Whitewater-based Bomboard is developing a reasonably-priced, portable jet ski. Bomboard is one of the few companies, possibly the only, in Wisconsin that is taking advantage of a little-discussed provision in the JOBS Act (Jumpstart Our Business Startups) that took effect in 2012.
The provision — some call it crowdfunding on steroids — allows companies to advertise private placements, or so-called Reg. D offerings. Companies seeking capital are allowed to put ads on billboards, newspapers and online, and even send letters to random recipients, to attract investors.
"I'd much rather have a small group of enthusiasts and fellow gear heads instead of a bunch of venture capitalists. I've done that," said West, Bomboard founder and chief executive officer.
For a previous business, West licensed the technology for his Illinois-based Cimlinc Inc. from Stanford University graduate student Andy Bechtolsheim, who went on to found Sun Microsystems. Cimlinc, which made software for manufacturers, raised $26 million from venture capitalists, and for 10 years had as a board member John Doerr, the venture capitalist who has directed funding to tech companies including Sun, Amazon.com and Google.
For Bomboard, West is turning to wealthy individuals rather than his Silicon Valley contacts to raise $2 million in two separate offerings to fund preproduction engineering and commercialization.
A colorful shot of a jet ski racing across an expanse of water on Bomboard's website has helped the company connect with potential customers, West said.
But Bomboard also is trying to lure individual investors to the area of the site where the company details its primary market (14- to 34-year-olds), rolls out plans (direct sales to consumers that begin seven or eight months after funding is secured) and other details.

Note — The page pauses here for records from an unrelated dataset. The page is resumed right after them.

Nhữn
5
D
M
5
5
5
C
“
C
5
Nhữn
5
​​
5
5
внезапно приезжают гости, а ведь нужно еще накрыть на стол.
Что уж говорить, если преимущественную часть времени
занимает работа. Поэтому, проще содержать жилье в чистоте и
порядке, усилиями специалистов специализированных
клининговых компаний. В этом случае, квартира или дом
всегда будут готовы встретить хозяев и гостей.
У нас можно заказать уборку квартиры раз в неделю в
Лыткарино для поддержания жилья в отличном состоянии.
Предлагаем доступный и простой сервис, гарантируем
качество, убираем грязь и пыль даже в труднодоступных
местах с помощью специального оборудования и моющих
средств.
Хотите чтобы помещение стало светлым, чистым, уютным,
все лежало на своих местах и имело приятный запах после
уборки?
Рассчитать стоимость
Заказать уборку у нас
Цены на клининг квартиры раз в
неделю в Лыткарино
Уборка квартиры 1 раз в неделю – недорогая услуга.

A shout-out in Gizmag in late March resulted in 30,000 hits on the site, West said. Before the JOBS Act, the company would not have been allowed to respond to those searchers with the kind of information Bomboard provides on the site. So far, Bomboard has raised $160,000, West said.
Several Wisconsin-based lawyers and financiers said it is the first time that they have seen a company use the loosened rules for advertising private placements.
Neither Paul Jones, co-chairman of the venture capital practice group at the law firm Michael Best & Friedrich, nor Paul Wrycha, a partner in the Madison office of Foley and Lardner, says he has used it in any deals.
Venture capitalists would likely react negatively to the advertising because they like to work through connections, Jones said. "But a reason for doing it would be if you think venture capitalists are vultures — and you often can get a higher price from nonprofessional investors," he said.
Other motivations might include having name recognition or past successes that the advertising could capitalize on, Wrycha said.
Companies that advertise their offerings have the burden of making absolutely certain that their investors have a net worth of $1 million or more or meet other criteria to be considered an accredited investor, Wrycha said. But there are groups at accounting firms and other businesses springing up to help with that, he added.
Neither Jeff Rusinow, who was principal investor in BuySeasons.com and other companies, nor Tom Shannon, who oversaw the sale of Prodesse Inc. and is president of Brightstar Wisconsin Foundation Inc., says he has encountered anyone using the new rules either.
"But I'm hopeful for the possibilities," Shannon said.